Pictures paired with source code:
┄┄┄┄┄┄┄┄┄┄
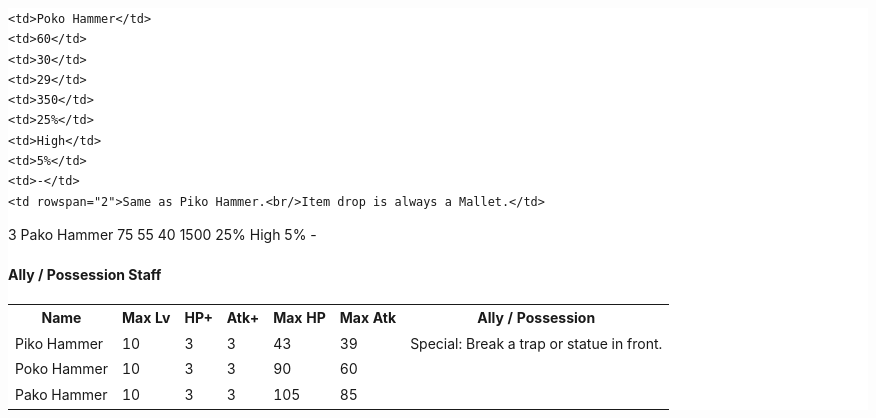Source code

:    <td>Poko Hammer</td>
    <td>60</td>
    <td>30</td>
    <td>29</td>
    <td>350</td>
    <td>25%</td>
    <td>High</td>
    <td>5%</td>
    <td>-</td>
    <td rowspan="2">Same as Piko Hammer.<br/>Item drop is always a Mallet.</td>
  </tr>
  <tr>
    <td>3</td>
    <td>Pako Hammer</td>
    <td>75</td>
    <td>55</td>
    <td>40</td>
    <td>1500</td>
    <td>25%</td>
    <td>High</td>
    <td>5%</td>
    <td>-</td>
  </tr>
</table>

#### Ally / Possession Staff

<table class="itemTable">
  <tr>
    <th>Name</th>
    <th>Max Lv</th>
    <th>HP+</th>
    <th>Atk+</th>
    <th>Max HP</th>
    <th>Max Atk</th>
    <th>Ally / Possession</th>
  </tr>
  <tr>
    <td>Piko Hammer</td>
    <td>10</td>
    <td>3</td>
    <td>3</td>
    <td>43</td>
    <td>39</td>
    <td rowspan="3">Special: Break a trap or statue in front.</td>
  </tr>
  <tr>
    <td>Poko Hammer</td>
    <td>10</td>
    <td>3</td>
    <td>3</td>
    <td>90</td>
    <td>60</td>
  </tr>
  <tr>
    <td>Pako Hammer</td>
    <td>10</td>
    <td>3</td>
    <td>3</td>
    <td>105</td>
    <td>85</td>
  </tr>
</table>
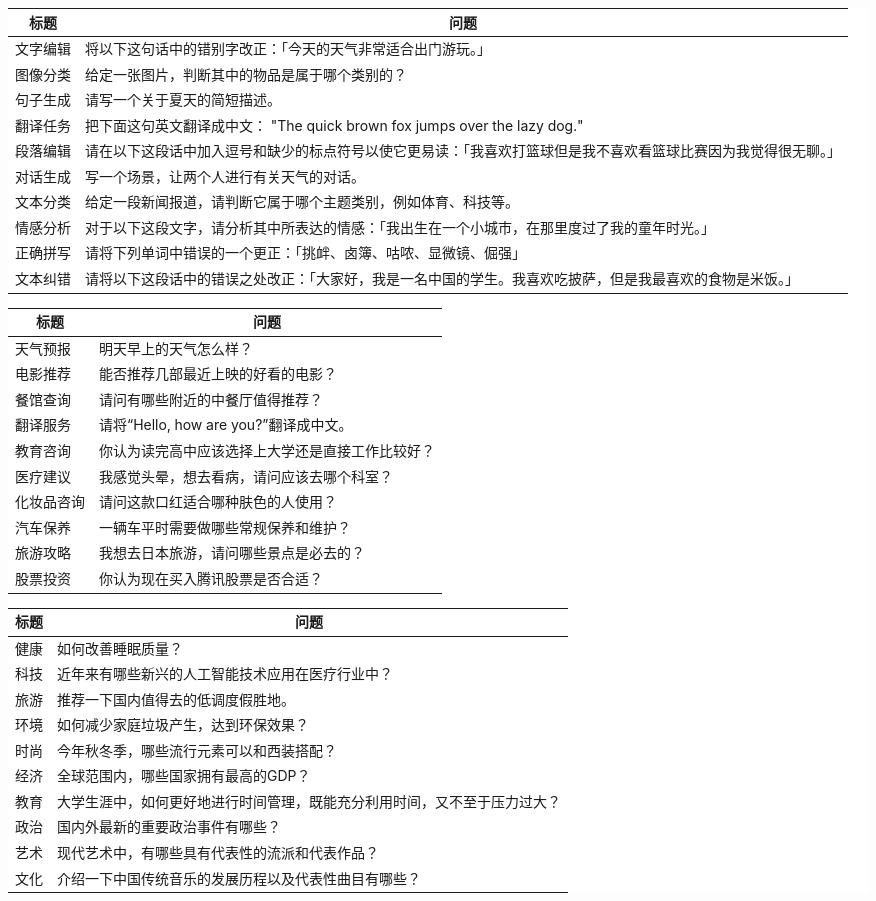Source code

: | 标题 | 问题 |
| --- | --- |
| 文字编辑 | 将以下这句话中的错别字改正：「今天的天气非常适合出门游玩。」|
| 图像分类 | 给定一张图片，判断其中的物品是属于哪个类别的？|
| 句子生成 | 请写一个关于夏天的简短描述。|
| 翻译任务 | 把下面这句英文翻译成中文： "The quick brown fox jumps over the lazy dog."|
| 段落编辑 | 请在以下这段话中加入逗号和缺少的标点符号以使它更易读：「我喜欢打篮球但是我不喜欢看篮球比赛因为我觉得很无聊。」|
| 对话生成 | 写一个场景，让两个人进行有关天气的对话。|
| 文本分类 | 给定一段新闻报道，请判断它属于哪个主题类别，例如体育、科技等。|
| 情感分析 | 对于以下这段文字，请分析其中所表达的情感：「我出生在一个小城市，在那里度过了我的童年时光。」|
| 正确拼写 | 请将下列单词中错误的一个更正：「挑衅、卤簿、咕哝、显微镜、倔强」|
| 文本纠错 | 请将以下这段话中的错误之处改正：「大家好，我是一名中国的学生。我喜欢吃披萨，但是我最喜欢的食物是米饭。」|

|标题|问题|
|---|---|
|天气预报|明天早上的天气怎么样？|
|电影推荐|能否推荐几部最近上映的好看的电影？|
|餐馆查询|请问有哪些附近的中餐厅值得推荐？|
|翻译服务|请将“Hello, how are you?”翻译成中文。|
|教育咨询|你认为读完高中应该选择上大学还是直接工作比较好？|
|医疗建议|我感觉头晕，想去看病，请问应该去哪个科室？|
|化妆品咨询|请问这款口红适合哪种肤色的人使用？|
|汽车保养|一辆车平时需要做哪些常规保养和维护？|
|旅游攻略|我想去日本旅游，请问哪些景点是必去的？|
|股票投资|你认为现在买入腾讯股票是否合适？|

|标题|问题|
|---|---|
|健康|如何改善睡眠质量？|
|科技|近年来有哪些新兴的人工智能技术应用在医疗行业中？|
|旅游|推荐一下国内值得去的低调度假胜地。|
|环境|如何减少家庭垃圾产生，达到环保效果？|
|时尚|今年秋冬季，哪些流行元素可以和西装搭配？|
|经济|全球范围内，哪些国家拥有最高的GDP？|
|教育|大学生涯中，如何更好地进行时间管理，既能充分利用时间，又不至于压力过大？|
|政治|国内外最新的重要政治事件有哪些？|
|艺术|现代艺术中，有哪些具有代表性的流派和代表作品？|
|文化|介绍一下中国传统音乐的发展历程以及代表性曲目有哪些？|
┄┄┄┄┄┄┄┄┄┄
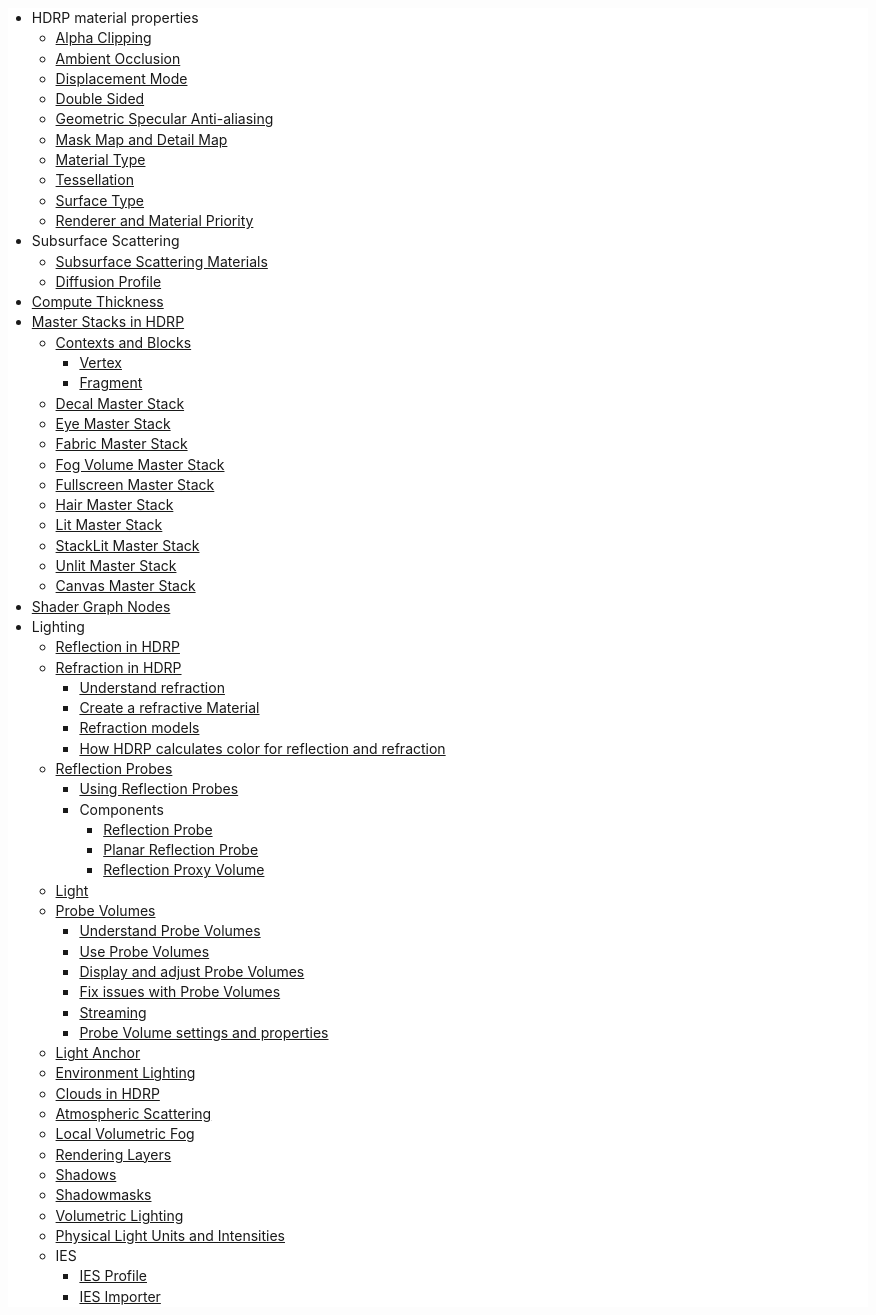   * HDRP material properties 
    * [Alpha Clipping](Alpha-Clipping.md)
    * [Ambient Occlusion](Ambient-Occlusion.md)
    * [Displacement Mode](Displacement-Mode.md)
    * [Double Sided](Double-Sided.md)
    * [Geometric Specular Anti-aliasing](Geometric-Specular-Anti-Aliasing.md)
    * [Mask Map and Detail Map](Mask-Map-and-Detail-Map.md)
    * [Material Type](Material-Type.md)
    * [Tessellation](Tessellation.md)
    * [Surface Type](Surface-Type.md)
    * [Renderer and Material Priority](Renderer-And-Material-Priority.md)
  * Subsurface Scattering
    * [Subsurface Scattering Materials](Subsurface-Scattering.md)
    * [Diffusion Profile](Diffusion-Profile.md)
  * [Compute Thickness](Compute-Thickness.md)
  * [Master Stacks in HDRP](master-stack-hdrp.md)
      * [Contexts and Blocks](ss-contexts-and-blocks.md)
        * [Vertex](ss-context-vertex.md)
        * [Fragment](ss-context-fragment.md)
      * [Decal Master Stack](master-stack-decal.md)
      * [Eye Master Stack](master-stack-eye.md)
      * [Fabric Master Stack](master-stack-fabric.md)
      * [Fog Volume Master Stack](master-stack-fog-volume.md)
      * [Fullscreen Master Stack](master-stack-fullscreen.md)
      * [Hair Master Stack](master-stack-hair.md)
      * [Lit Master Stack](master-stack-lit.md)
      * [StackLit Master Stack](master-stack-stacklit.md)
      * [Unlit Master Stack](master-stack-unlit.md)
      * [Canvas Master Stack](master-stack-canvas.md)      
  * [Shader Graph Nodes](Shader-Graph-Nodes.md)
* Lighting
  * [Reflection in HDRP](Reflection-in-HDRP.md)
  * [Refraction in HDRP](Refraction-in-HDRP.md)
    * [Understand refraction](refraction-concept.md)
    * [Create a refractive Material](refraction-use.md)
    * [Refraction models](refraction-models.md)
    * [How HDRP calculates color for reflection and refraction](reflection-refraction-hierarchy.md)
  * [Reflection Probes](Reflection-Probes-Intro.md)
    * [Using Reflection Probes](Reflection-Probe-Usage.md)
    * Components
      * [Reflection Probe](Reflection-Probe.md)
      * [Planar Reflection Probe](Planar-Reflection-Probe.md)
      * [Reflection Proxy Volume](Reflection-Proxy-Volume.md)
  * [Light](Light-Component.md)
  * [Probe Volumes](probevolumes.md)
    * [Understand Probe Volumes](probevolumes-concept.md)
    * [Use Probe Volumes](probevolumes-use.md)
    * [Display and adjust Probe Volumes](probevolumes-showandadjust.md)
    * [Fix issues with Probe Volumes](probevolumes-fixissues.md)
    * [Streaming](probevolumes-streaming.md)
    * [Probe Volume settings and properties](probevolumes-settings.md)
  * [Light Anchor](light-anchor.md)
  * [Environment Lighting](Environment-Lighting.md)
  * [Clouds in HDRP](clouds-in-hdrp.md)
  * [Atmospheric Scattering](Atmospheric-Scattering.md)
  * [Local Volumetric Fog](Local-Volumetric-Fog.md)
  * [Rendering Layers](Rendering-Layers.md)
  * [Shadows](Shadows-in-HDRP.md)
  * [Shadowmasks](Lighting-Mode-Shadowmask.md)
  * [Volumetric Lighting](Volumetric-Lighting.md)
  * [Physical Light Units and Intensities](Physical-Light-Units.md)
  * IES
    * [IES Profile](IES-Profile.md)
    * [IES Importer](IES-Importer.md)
┄┄┄┄┄┄┄┄┄┄
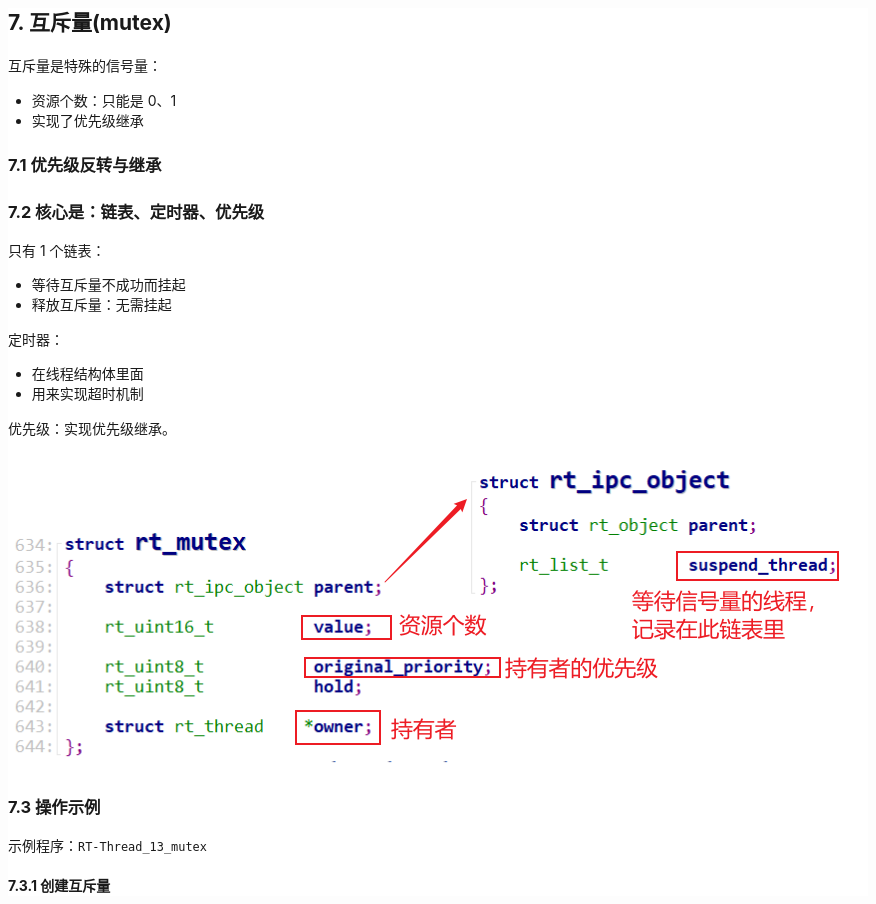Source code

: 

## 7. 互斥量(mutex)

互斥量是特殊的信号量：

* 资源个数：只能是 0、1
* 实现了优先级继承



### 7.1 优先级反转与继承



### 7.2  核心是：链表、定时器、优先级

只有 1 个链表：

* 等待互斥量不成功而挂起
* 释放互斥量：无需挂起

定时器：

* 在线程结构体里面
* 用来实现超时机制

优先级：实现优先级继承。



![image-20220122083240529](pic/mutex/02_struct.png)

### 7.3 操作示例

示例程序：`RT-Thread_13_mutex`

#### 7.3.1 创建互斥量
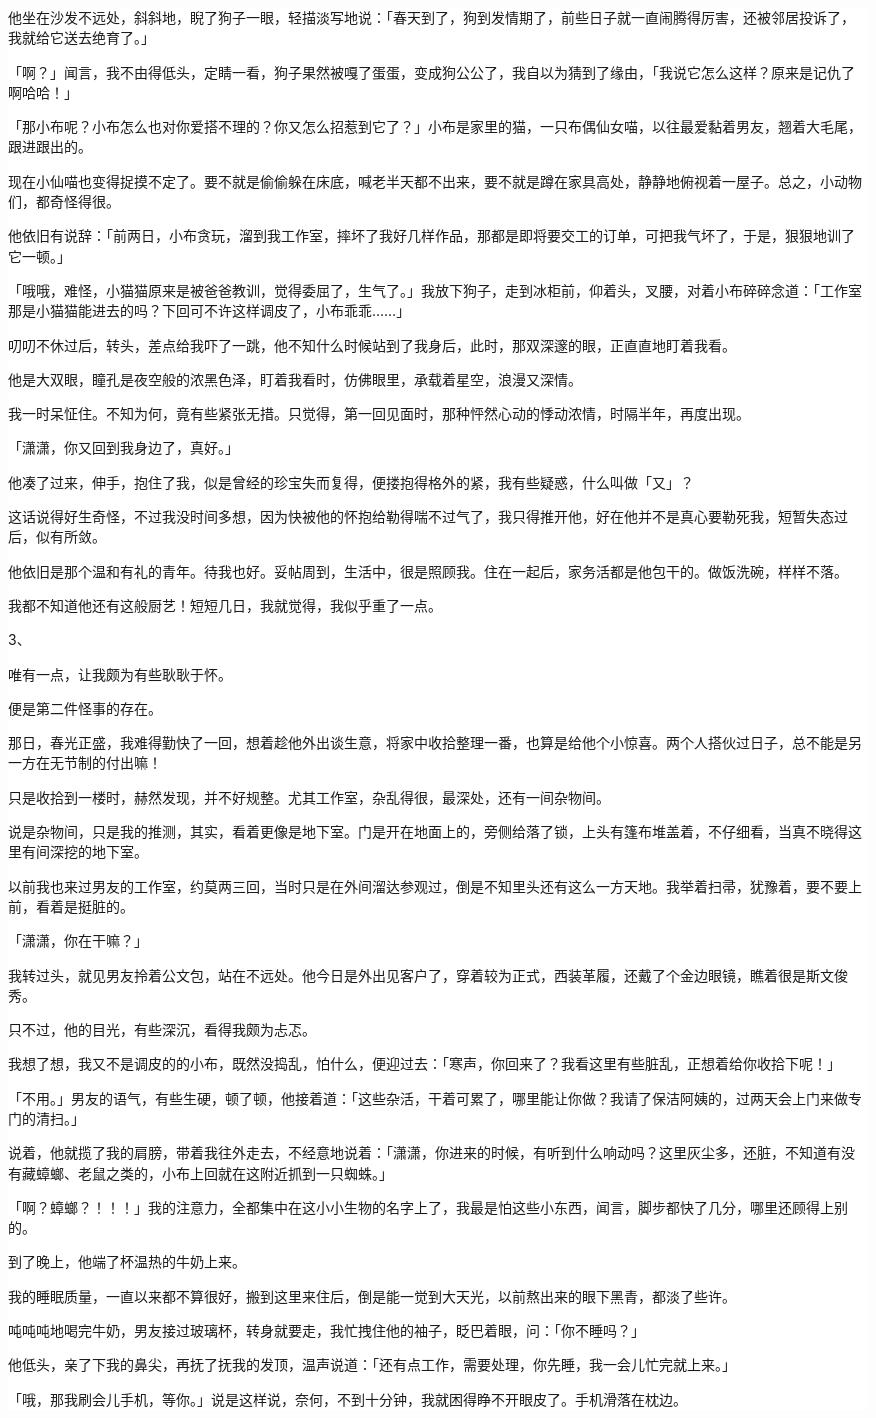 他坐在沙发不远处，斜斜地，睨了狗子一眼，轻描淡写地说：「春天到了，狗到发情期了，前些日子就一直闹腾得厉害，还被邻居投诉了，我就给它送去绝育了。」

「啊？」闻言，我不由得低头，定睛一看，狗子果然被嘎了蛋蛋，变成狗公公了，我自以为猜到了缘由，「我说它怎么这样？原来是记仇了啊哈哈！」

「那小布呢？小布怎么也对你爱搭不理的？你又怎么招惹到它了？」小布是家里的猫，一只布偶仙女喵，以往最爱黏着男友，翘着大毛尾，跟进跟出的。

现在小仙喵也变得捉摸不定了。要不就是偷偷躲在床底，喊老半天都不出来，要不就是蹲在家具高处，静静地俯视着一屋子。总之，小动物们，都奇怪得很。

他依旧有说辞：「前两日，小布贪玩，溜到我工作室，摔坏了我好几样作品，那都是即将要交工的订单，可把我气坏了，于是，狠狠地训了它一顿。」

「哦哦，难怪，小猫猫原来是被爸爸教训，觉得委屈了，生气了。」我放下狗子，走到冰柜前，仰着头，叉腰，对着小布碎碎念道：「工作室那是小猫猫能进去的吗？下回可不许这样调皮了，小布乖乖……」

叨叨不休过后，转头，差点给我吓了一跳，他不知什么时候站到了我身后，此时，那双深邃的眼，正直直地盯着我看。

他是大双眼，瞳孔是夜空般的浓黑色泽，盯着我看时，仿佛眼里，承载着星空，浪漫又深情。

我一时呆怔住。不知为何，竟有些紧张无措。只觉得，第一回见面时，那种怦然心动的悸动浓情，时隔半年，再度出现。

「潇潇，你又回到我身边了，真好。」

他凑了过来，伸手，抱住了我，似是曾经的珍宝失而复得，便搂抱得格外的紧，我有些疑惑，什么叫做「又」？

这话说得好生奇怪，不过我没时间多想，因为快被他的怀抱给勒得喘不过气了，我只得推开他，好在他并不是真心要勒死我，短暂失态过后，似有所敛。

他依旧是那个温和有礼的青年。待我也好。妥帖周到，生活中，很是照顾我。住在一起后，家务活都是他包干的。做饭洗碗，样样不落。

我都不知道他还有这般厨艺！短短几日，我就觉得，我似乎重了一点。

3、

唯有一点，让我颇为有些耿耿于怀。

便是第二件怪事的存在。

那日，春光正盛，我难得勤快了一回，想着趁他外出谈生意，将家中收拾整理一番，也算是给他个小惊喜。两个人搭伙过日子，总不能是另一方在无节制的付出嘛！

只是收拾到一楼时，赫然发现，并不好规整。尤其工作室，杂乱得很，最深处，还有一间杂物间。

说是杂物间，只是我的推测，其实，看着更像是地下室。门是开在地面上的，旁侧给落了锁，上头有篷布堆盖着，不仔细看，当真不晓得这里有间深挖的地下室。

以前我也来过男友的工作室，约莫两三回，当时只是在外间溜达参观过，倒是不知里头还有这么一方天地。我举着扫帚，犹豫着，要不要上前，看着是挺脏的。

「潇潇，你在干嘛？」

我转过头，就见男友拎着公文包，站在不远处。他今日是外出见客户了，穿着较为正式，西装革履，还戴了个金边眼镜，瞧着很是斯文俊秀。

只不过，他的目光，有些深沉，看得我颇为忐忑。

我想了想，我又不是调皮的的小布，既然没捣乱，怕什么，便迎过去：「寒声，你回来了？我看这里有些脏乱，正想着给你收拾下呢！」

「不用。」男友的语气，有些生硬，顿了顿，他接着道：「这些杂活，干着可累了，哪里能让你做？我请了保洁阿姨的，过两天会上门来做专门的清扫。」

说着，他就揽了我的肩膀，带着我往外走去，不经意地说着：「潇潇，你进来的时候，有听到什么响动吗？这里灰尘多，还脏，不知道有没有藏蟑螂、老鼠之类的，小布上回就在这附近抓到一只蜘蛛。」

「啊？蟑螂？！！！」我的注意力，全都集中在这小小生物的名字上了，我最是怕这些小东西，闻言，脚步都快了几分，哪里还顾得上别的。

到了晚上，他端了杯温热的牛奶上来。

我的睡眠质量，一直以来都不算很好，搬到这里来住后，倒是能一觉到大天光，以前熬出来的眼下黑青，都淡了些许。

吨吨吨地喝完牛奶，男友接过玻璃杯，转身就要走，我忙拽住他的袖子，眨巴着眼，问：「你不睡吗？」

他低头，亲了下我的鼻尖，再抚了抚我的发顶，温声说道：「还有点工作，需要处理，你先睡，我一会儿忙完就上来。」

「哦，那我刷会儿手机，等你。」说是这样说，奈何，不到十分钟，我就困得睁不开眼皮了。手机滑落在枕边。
┄┄┄┄┄┄┄┄┄┄
Your answer must be every line from the entries that contains the string "Hammer", copied as it stands.

:    <td>Poko Hammer</td>
    <td rowspan="2">Same as Piko Hammer.<br/>Item drop is always a Mallet.</td>
    <td>Pako Hammer</td>
    <td>Piko Hammer</td>
    <td>Poko Hammer</td>
    <td>Pako Hammer</td>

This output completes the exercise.